Your answer should consist of each line below that contains the string "trace".

> _Data extracts_
------------------------------

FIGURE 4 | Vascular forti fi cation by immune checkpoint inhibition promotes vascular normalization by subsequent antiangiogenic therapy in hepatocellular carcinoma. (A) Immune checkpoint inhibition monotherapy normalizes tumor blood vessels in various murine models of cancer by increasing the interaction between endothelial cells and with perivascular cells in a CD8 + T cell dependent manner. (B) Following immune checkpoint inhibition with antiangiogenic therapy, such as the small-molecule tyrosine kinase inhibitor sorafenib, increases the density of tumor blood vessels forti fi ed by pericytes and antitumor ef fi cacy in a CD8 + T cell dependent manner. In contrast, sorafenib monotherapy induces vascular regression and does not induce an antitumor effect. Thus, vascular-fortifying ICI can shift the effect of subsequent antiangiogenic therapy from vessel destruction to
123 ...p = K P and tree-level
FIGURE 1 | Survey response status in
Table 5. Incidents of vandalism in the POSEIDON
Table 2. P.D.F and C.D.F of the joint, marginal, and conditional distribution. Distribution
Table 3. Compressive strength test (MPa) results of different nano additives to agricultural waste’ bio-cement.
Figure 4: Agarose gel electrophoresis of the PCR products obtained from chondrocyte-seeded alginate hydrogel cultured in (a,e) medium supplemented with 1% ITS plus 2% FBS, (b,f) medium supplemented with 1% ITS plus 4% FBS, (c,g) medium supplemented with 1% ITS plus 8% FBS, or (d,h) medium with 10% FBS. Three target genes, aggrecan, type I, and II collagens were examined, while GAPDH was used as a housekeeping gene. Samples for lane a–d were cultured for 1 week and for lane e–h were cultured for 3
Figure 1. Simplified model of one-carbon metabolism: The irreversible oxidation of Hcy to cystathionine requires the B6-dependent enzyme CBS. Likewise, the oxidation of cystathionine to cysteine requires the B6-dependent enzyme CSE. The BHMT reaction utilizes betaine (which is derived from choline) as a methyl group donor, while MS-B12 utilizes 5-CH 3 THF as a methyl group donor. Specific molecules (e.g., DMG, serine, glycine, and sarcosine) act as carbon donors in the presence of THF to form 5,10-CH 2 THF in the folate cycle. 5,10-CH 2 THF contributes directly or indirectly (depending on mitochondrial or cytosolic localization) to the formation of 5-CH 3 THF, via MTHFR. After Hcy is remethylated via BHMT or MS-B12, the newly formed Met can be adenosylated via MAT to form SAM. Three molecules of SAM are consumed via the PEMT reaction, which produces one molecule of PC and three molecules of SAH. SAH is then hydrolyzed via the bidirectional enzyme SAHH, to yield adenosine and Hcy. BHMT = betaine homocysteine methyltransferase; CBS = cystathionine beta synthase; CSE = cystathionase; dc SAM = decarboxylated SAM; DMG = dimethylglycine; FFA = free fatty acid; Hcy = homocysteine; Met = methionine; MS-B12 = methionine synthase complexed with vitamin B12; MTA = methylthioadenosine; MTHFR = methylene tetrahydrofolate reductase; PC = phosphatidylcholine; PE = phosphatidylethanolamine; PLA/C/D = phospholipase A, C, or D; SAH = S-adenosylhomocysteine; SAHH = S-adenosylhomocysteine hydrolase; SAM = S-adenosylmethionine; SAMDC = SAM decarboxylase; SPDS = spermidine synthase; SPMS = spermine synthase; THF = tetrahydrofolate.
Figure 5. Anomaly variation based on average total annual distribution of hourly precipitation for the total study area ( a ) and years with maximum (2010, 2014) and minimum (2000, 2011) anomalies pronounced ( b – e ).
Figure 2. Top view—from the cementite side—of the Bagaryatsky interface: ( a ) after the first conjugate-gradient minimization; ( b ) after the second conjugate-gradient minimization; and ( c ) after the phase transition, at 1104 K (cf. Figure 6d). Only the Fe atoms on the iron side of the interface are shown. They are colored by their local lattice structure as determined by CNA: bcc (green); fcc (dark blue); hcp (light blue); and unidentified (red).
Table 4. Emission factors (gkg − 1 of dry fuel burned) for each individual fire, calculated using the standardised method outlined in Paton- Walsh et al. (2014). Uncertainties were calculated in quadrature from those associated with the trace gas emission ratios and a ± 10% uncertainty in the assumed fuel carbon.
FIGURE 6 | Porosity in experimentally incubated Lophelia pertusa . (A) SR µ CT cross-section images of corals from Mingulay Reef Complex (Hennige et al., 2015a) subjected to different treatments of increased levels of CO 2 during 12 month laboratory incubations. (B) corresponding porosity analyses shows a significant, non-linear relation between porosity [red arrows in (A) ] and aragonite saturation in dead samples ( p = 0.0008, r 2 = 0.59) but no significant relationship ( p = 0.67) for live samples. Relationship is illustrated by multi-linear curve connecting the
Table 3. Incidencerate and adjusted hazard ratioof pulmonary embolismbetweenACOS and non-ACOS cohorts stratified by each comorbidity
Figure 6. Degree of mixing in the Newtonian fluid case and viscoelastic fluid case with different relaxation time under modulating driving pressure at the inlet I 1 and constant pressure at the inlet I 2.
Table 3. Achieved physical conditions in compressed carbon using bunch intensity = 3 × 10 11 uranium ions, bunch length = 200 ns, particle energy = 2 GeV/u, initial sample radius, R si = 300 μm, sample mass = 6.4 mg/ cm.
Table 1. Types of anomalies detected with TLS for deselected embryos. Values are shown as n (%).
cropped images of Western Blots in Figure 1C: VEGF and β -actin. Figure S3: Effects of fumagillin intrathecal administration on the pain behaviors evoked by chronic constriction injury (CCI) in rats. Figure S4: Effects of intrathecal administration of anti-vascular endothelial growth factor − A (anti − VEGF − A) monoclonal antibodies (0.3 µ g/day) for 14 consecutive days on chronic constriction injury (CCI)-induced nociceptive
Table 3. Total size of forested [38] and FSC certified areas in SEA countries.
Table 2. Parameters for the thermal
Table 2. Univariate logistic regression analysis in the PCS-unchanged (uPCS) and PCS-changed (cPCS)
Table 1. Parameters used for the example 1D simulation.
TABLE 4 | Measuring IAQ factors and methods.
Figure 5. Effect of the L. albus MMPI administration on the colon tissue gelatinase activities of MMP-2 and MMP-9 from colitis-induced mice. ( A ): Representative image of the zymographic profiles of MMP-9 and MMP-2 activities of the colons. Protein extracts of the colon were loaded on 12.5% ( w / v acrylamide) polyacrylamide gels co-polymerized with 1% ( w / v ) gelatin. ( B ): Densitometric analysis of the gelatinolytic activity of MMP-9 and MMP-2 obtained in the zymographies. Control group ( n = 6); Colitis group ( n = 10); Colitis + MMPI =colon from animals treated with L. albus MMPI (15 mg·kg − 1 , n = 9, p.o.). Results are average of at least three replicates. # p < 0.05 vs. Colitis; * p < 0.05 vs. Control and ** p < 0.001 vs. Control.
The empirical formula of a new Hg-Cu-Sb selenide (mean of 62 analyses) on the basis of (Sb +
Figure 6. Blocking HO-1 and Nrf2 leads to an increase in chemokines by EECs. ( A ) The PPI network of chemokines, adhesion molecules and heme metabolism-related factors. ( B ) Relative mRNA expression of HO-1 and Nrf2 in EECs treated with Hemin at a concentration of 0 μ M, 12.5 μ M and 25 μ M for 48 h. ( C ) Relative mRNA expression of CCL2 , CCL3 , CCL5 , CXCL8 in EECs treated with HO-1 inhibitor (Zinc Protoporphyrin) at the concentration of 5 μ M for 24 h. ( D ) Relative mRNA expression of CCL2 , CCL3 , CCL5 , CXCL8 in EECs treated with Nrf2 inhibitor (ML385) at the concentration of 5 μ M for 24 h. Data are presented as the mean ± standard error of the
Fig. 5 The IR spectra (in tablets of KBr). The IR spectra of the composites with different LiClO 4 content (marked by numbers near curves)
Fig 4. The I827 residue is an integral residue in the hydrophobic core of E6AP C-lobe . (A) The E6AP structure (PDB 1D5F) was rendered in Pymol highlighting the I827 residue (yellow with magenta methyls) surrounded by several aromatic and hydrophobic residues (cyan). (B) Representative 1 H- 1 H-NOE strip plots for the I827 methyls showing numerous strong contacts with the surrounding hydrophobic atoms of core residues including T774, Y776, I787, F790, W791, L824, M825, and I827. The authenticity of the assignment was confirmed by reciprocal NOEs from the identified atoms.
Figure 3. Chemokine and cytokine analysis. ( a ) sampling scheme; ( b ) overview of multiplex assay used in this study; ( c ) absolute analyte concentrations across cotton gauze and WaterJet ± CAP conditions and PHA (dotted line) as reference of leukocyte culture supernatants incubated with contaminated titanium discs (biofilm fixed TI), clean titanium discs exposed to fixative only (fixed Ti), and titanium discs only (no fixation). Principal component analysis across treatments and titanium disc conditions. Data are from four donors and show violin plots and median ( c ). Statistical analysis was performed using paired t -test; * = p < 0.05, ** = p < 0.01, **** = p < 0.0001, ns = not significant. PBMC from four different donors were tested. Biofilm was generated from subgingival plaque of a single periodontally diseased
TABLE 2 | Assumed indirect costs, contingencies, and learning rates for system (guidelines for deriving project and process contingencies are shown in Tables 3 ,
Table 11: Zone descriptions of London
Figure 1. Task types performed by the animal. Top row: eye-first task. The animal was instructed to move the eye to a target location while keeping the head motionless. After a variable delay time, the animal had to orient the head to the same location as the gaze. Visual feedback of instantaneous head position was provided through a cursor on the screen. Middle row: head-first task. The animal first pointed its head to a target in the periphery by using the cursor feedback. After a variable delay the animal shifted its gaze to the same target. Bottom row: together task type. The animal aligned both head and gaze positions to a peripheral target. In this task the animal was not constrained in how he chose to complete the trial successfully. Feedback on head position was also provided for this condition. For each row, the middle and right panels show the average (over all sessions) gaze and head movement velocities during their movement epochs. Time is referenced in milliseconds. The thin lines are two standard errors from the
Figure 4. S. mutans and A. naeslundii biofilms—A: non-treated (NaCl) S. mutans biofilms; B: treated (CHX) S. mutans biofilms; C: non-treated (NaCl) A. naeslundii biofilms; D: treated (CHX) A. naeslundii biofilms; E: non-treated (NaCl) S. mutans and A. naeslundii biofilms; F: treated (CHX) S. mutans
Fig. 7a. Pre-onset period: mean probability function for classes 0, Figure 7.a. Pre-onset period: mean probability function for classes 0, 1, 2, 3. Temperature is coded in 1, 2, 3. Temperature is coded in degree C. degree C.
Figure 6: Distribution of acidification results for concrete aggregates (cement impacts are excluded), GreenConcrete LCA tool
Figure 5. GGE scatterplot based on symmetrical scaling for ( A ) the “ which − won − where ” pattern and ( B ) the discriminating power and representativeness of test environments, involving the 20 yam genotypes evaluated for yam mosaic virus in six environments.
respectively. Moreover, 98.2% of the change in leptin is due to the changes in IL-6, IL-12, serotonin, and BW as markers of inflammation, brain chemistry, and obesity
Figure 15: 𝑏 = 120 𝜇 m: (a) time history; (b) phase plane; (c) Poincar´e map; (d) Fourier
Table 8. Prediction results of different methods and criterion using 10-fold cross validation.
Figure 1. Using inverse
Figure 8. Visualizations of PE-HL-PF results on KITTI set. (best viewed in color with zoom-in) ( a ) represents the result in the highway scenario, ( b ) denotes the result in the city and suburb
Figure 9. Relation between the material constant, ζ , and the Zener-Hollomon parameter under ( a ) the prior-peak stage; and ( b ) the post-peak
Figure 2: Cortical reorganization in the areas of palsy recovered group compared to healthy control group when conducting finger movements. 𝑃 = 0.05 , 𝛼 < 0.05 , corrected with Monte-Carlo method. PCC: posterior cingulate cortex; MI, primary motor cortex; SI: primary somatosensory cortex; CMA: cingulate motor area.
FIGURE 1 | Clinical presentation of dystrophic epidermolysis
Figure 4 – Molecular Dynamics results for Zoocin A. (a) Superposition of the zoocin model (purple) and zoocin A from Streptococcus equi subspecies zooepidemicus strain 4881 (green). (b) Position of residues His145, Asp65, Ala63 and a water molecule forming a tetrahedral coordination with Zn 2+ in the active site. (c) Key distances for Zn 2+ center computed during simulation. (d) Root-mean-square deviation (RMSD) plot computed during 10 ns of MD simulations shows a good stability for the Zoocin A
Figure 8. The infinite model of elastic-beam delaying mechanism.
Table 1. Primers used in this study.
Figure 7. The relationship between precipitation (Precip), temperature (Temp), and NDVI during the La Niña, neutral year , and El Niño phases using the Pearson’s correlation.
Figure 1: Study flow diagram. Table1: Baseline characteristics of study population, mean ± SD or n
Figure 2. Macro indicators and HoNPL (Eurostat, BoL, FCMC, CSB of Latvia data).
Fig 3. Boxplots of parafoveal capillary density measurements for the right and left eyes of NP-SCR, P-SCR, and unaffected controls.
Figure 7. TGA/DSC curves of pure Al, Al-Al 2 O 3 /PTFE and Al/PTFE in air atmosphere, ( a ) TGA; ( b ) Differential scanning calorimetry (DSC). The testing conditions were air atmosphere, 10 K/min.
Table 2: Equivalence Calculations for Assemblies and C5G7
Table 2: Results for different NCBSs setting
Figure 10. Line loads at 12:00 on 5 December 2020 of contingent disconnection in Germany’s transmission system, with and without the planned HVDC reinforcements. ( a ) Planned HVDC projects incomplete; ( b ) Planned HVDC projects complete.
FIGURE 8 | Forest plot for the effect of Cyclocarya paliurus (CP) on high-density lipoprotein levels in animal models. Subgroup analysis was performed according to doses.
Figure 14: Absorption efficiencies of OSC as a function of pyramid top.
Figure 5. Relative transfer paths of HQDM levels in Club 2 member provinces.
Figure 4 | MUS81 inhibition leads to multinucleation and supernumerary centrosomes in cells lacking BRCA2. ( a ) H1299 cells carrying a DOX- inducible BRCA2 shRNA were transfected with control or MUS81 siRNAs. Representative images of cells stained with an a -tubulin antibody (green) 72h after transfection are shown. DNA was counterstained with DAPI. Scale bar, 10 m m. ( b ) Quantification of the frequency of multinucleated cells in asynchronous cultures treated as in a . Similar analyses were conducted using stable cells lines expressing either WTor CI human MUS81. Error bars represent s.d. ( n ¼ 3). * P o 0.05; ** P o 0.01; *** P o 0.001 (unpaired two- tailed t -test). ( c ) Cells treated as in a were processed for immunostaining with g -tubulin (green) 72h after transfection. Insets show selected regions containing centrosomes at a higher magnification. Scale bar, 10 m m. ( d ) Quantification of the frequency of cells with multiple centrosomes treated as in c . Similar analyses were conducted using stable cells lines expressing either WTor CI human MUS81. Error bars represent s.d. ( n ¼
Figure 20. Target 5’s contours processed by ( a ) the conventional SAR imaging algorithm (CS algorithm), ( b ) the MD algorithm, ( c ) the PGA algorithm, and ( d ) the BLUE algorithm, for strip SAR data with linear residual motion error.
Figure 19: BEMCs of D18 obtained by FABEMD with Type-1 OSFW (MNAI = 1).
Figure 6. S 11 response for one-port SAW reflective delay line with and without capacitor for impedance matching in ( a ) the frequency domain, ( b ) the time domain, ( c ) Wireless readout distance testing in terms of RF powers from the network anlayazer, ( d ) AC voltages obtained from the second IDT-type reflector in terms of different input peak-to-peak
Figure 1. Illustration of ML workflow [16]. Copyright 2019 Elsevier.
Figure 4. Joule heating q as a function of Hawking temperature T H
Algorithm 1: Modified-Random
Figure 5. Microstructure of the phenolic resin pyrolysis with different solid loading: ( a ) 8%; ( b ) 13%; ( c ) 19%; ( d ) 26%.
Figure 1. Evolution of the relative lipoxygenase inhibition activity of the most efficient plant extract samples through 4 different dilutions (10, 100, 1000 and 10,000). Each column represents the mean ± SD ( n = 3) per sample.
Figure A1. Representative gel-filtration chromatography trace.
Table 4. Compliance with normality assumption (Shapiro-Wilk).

------------------------------

> _Solution_
Table 4. Emission factors (gkg − 1 of dry fuel burned) for each individual fire, calculated using the standardised method outlined in Paton- Walsh et al. (2014). Uncertainties were calculated in quadrature from those associated with the trace gas emission ratios and a ± 10% uncertainty in the assumed fuel carbon.
Figure A1. Representative gel-filtration chromatography trace.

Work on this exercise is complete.